Dr. Thomas Dobbs said the cause of early infant death is usually “complications from prematurity.” Older infants sometimes die from sudden infant death syndrome, roll-over or preeclampsia. Roll-over is when a parent rolls their body over a child in bed and suffocates them.
Having hypertension or diabetes, being overweight or smoking while pregnant can increase the risks of fetal, infant or maternal mortality, Henderson said.
“Mississippi ranks in the top five for all those factors,” Henderson said. “We also have pretty high rates of birth defects and birth defects can lead to fetal deaths or stillbirths.”
Dr. Daniel Edney said MSDH needs to educate women who are on Medicaid about the risks of pregnancy.

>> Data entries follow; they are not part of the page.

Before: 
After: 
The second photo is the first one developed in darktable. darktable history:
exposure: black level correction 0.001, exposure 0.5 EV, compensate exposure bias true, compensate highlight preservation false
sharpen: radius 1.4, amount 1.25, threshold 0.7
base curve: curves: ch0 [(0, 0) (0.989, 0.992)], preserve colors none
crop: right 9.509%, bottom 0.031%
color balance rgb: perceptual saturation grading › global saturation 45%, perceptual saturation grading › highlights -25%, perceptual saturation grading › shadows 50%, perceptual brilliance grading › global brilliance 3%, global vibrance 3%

“87% of the (maternal) deaths occurred in Medicaid moms. They all have Medicaid, but that still wasn’t enough to help them survive pregnancy,” the state health officer said.

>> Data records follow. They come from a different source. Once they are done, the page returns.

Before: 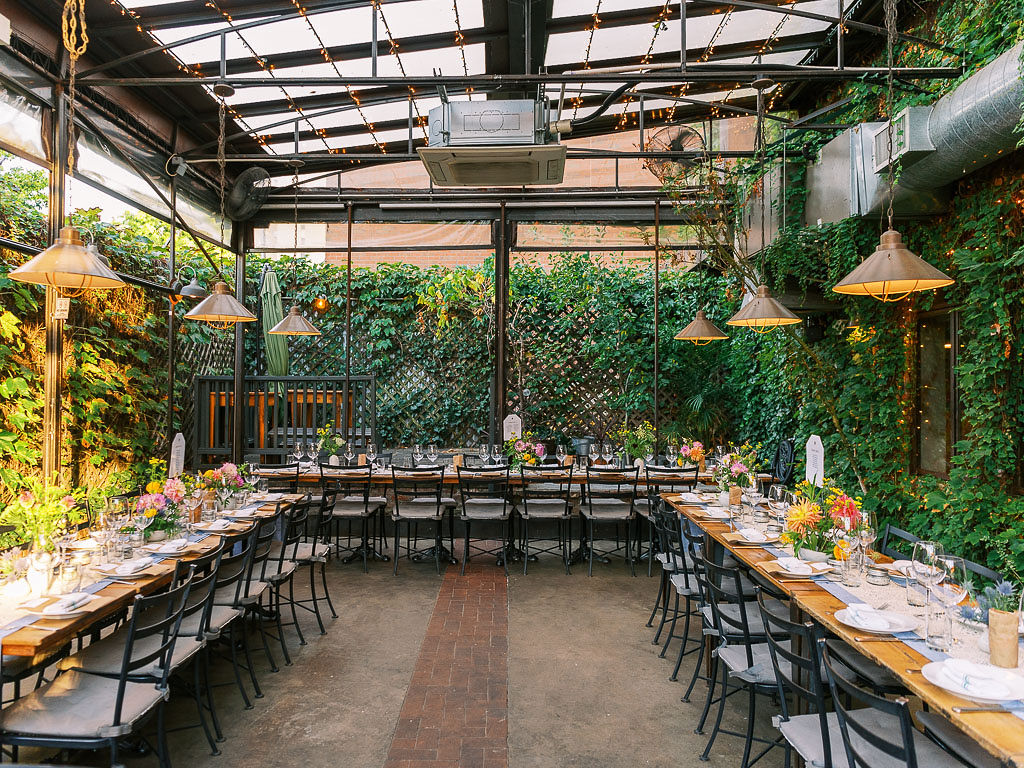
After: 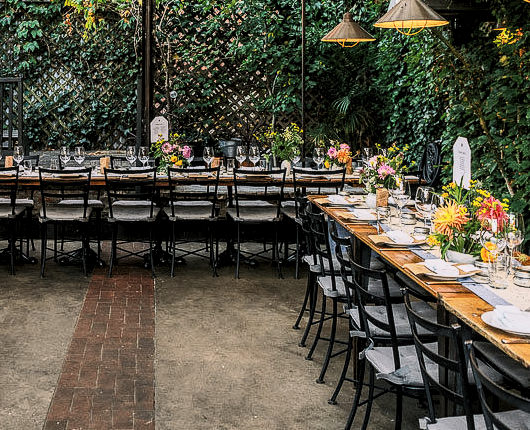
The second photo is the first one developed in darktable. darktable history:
bloom: size 9%, threshold 100%, strength 7%
levels: levels [0.116, 0.574, 1]
crop: left 34.479%, top 38.822%, right 13.718%, bottom 5.172%
grain: coarseness 0.81 ISO, strength 1.34%, mid-tones bias 0%
tone curve: curves: ch0 [(0, 0.038) (0.193, 0.212) (0.461, 0.502) (0.629, 0.731) (0.838, 0.916) (1, 0.967)]; ch1 [(0, 0) (0.35, 0.356) (0.45, 0.453) (0.504, 0.503) (0.532, 0.524) (0.558, 0.559) (0.735, 0.762) (1, 1)]; ch2 [(0, 0) (0.281, 0.266) (0.456, 0.469) (0.5, 0.5) (0.533, 0.545) (0.606, 0.607) (0.646, 0.654) (1, 1)], color space Lab, independent channels, preserve colors none
local contrast: on, module defaults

Dr. Katherine Sacks co-authored a report on maternal mortality with Lawson Mansell and Brooke Shearon that delves into how Black women have a higher rate of maternal mortality in the U.S.
“Non-Hispanic Black pregnant people and pregnant people in poverty die at rates three-to-four times higher than white or Hispanic pregnant people or those at higher socioeconomic levels,” the report says.
Black women have higher rates of preeclampsia, cardiovascular and hypertension disorders, so they have a higher rate of infant and maternal mortality, Dobbs said. In Mississippi, pregnant Black women were four times more likely to die than white women from 2017-2019, the Mississippi Maternal Mortality Review Committee wrote in a January 2023 report.
Sacks mentioned racial bias in health care, whether conscious or unconscious, can affect how women of color are treated. Pregnant Black women are more likely to die if they don’t have access to health care, prenatal care and insurance.
“Definitely some of it has to do with risk factors, comorbidities, for example. Black folks are more likely to experience chronic disease in a lot of places and those can make pregnancy riskier,” Sacks said.
Health During Pregnancy
Having chronic health conditions increases any pregnant person’s risk for maternal and infant mortality, Dr. Anita Henderson said.
“Moms who have chronic medical conditions such as diabetes, or high blood pressure or sickle cell (anemia) are at an increased risk of complications of their medical conditions while they’re pregnant,” the pediatrician said. “Those conditions also can affect their baby and their pregnancy and their risk of a bad outcome.”
Dobbs and Henderson both recommended for pregnant people to get “good prenatal care” and have a trusted health-care provider.
“The healthier a mom is before pregnancy, the healthier she is likely to remain during pregnancy, which would affect her unborn child,” Henderson said, adding that pregnancy is a “nine-month stress on the woman’s body”
Henderson recommends “women of childbearing age” to take a multivitamin with iron in it because folic acid can help prevent birth defects in the first trimester. She said women also need to go to the doctor each year for a check-up to ensure they’re in full health.
Sacks said people should think about their health regardless of whether they’re pregnant.
“We need to start thinking about not just care when someone is pregnant or when they’re delivering,” Sacks said, “but we need to start thinking about having healthier populations, extending health care to people more broadly.”